» **Exercise description**: Set out the lines of the data below as a numbered list, starting at the line that contains "0.2 to 1.0: 7" and ending at the line that contains "Is there any". Include both of those lines and leave out any blank lines.

» **Exercise material**:
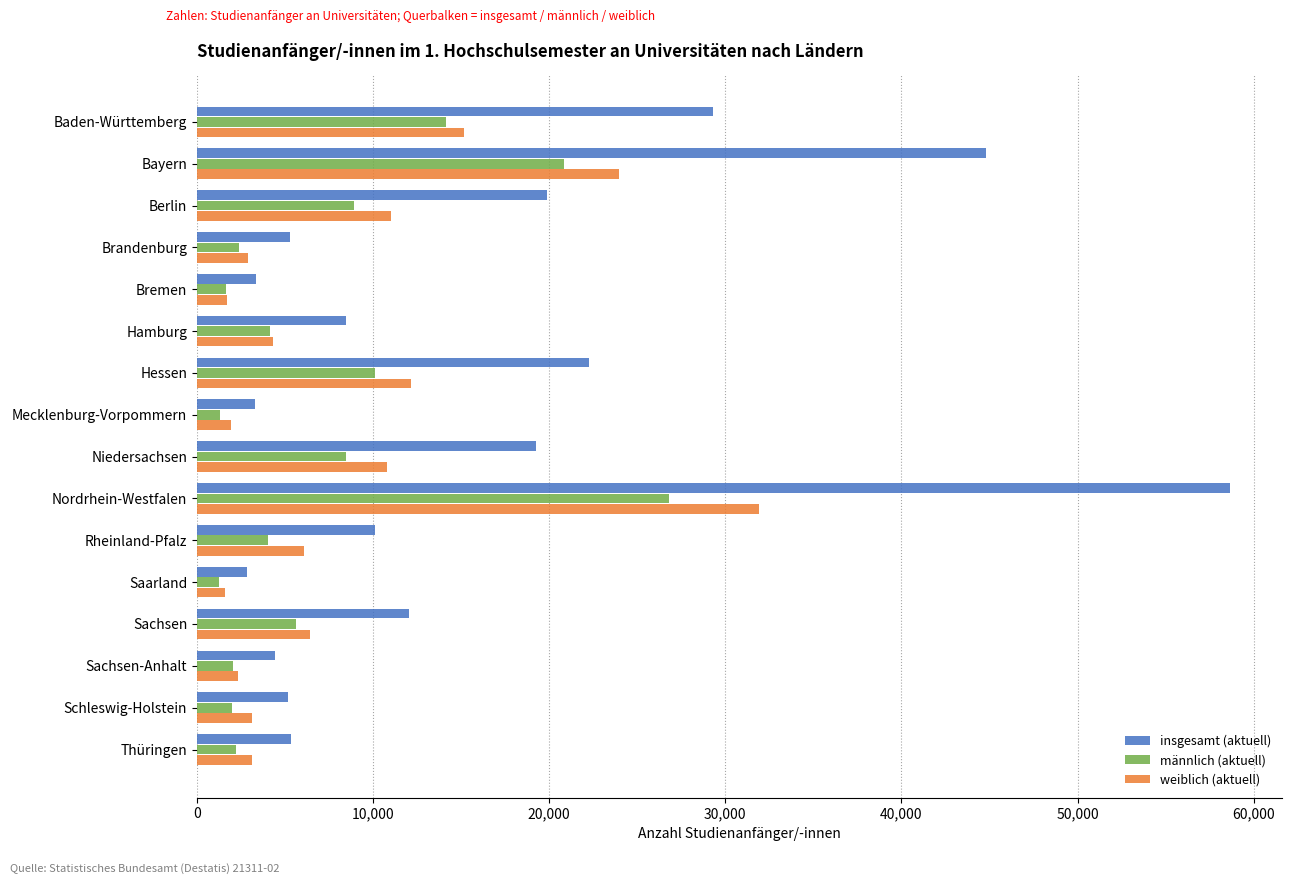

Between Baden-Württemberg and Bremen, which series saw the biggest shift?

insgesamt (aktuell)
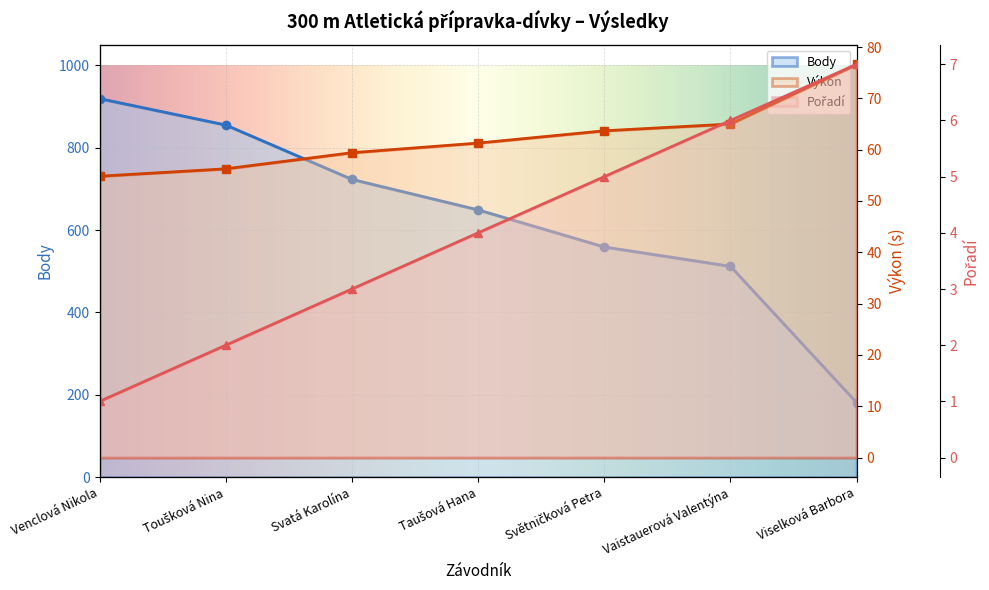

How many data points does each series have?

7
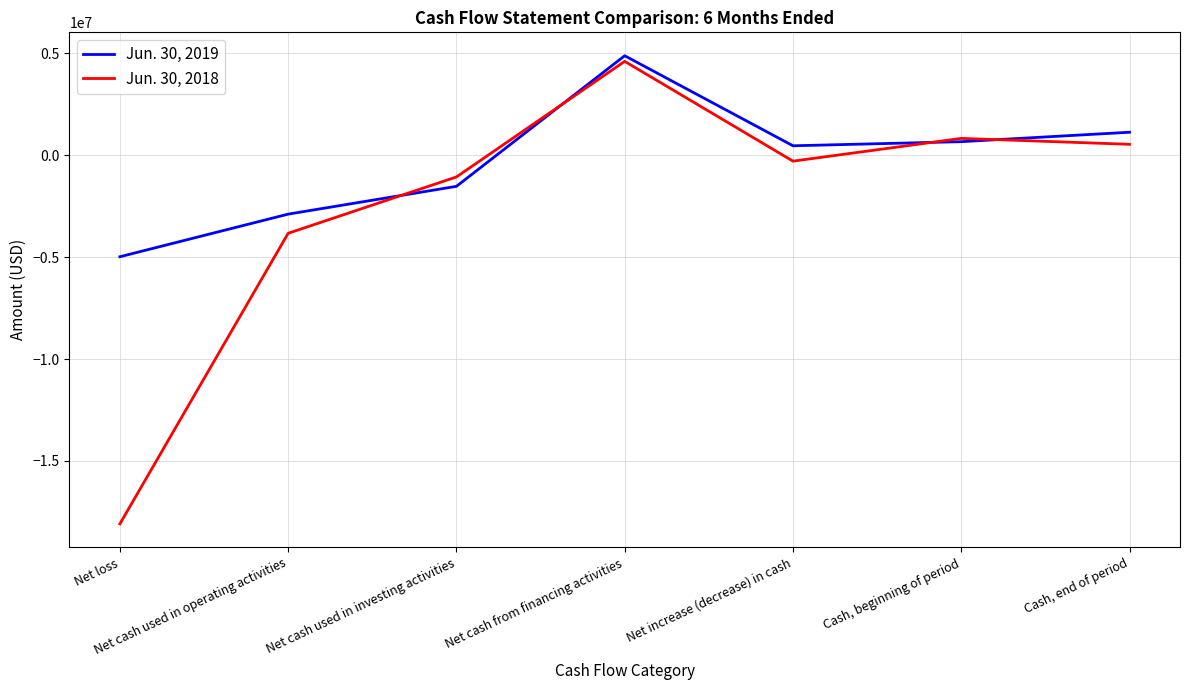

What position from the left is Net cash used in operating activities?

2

...

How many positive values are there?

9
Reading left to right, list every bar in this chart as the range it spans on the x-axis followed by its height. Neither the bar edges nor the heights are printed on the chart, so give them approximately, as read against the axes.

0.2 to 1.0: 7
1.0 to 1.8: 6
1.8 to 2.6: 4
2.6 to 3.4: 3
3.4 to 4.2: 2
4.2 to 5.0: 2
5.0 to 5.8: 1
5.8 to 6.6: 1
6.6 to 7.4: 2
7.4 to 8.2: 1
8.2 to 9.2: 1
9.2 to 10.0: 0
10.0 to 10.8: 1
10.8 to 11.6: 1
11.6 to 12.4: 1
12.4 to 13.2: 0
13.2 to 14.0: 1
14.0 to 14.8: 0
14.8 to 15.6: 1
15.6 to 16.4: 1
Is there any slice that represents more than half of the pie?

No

---

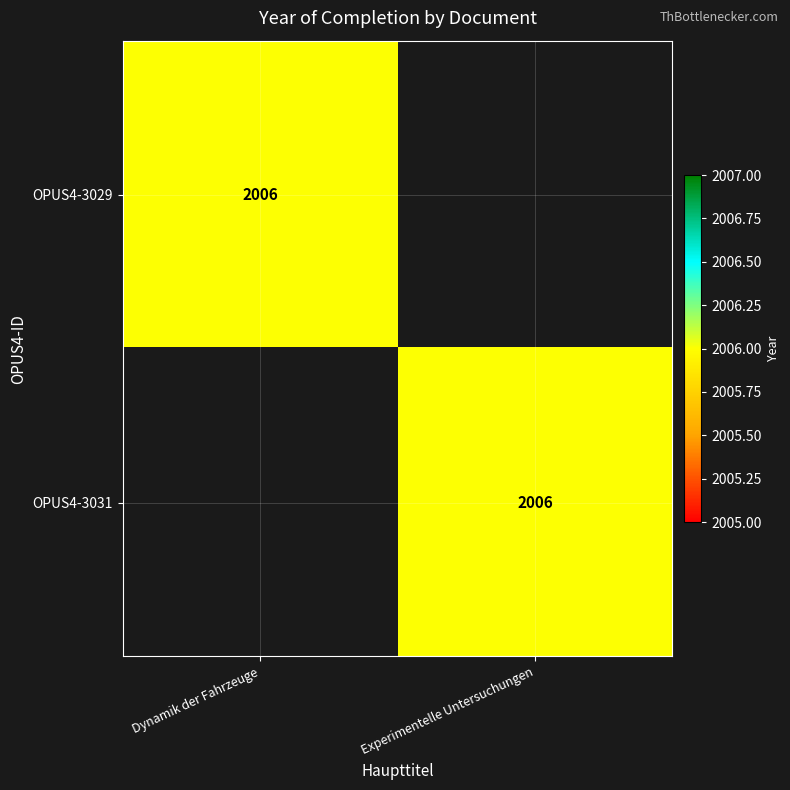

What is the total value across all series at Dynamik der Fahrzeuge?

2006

» **Solution to this exercise**:
1. 0.2 to 1.0: 7
2. 1.0 to 1.8: 6
3. 1.8 to 2.6: 4
4. 2.6 to 3.4: 3
5. 3.4 to 4.2: 2
6. 4.2 to 5.0: 2
7. 5.0 to 5.8: 1
8. 5.8 to 6.6: 1
9. 6.6 to 7.4: 2
10. 7.4 to 8.2: 1
11. 8.2 to 9.2: 1
12. 9.2 to 10.0: 0
13. 10.0 to 10.8: 1
14. 10.8 to 11.6: 1
15. 11.6 to 12.4: 1
16. 12.4 to 13.2: 0
17. 13.2 to 14.0: 1
18. 14.0 to 14.8: 0
19. 14.8 to 15.6: 1
20. 15.6 to 16.4: 1
21. Is there any slice that represents more than half of the pie?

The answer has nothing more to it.